There’s nothing radical about Corbynomics

Just did an interview about “Corbynomics”, what it means for business[1] and how radical he really is. My argument is that, economically, he isn’t all that radical – most of his ideas are either close to mainstream economics, or they’re politics as usual  – at least if we step back from the usual amnesiac parochial Overton window.

Start with two of the biggest issues of recent years – austerity and immigration. Corbyn is anti-austerity and pro-immigration, and that’s pretty much in line with a lot of mainstream economics[2]. Even the IMF thinks that, while reducing the size of the state might be a good idea, a deep recession or fragile recovery is not necessarily the best time to do it. As Simon Wren-Lewis has argued better than I could, Britain in 2015 is a sort of weird austerity bandwagon where the nation’s political classes have decided that we must cut the deficit, without any real idea as to why (some of them probably don’t even know what the deficit is). You can make an argument that cutting the deficit reduces low probability, high magnitude risks, and that avoiding these is worth lower average performance, but that doesn’t seem to be what many politicians are saying.

Another issue where Corbyn goes against the zeitgeist but is economically unexceptional is immigration.  Corbyn is pro-immigration, as are many mainstream economists (including The Economist). There’s little effect on low-paid native workers wages, and big gains for immigrants and the country as a whole. The Tories insane target to reduce net-immigration could only ever have been met by trying to make Britain a terrible place to live[3].

On the other hand, Corbyn favours renationalisation of various industries, including the post office, railways and utilities. It would be harder to find economists actively advocating this (and I’m not) but it’s not as radical as it might seem[4]. The industries concerned are natural monopolies where externalities (positive and negative) abound, and aren’t really privatized. Instead they were pseudo-privatized: we sold off (some) assets, and now spend a lot of time and effort subsidising and regulating them. The government decides how much utility companies invest, how much profit they make, and in the case of train companies, what prices they charge. You might argue that if we’re not going to actually privatize them, it’d be more transparent if they were 100% publicly owned. That doesn’t necessarily make it a good idea – it’d be a hassle and you can question whether it should be the top priority of anyone who claims to care about poverty, totemic though rail nationalisation is for the left.

On environmental economics his policies appear very mainstream, though not in a way that most economists like. He boasts about creating green jobs (which politicians don’t?), where most economists view jobs as a cost – if green energy really does “create” jobs, it’s probably inefficient. Most economists would argue that if we’re going to do something about climate change, we should probably tax carbon emissions[5]. Corbyn’s environmental manifesto does note that we have a somewhat perverse system of energy taxes and subsidies, but is silent about a uniform carbon tax. From a cursory look he seems to want to do what all politicians like doing about the environment: engage in lots of inefficient meddling.

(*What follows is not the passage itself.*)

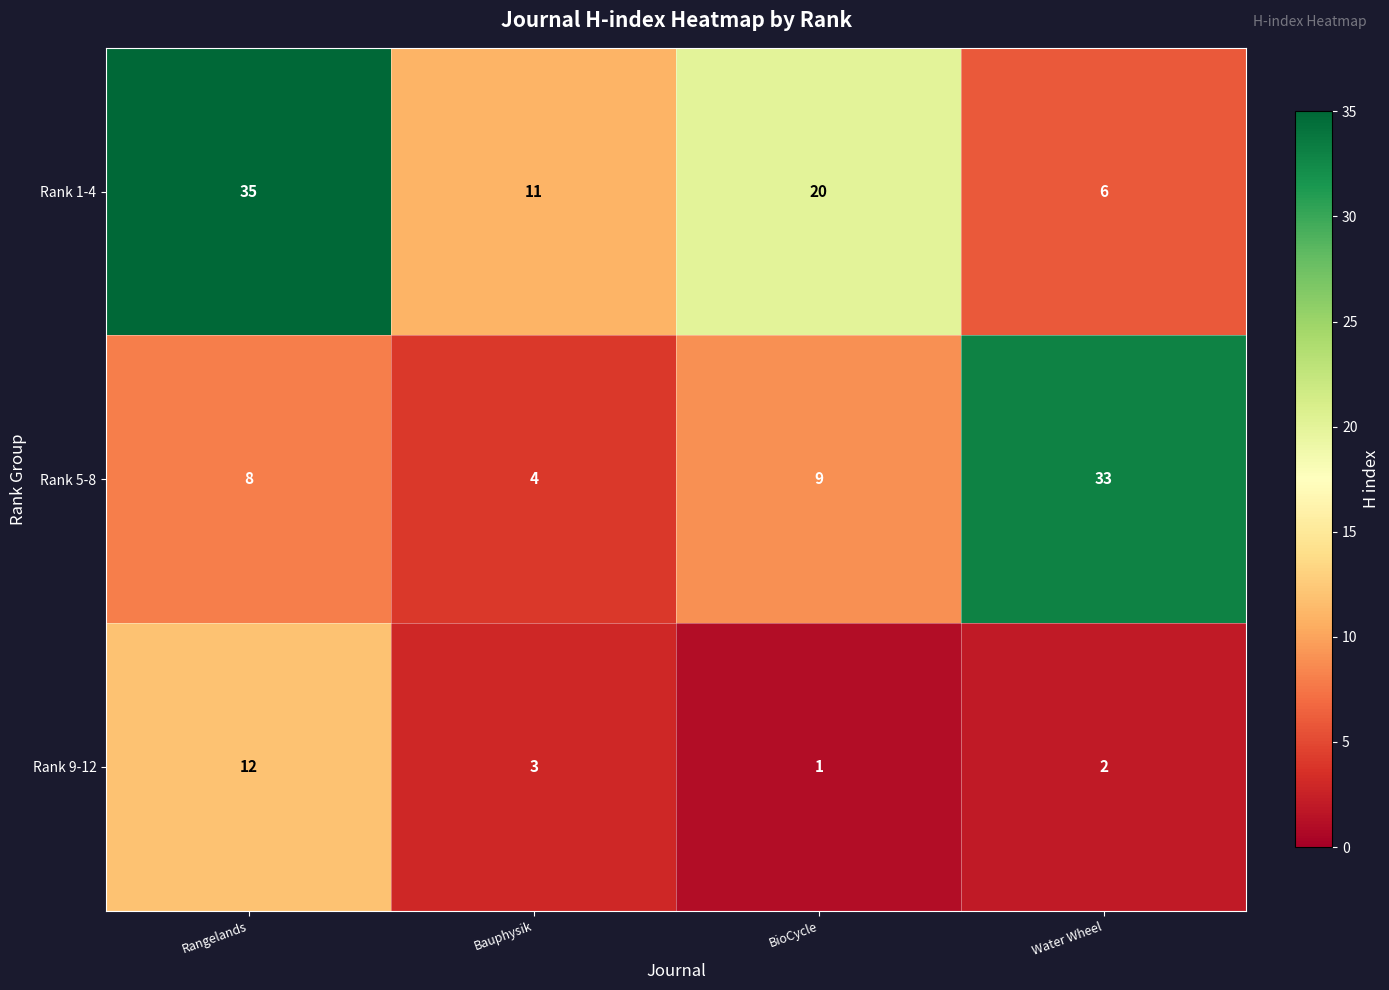

What is the sum of all Rank 9-12 values?

18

On housing he claims there’s been a “free-market free-for-all”, yet there are few sectors where the market is less free. But then housing is not a policy area where sensible policies abound (exhibit A: “help to buy”). One interesting idea he proposes is a land value tax – something that’s viewed favourably by the Financial Times and The Economist, as well as many mainstream economists. Land is in fixed supply, can neither be created nor destroyed, much of its value depends on externalities from public infrastructure and you can’t easily take it to the Caymen Islands. This may be politically radical, but economically it’s fairly pedestrian.

All in all, much of Corbynomics seems fairly unexceptional – politics is, after all, the business of exaggerating small differences. If he were genuinely an economic radical, the media wouldn’t be obsessed with his singing.

[1] To deal briefly with the main subject of the interview, will Corbyn be good for business? Well, most governments outside North Korea are good for some businesses, and bad for others, so the question’s a hard one. As Janan Ganesh wrote in the Financial Times, Corbyn’s leadership may have the unintended consequence of freeing the Tories to move to the right. Whether moving further right is good for business depends a lot on what is “right”: low corporation taxes and free trade or illiberal social policy and more masochistic deficit fetishism?

[2] I’m not saying whether that’s good or bad. My argument is a positive not a normative one.

[3] Fortunately they missed the target by a country mile. One of those cases where failure is to be welcomed.

[4] I’m assuming here that compensation would be paid. Otherwise, that is radical, but probably also illegal.

[5] Or similarly create tradeable quotas.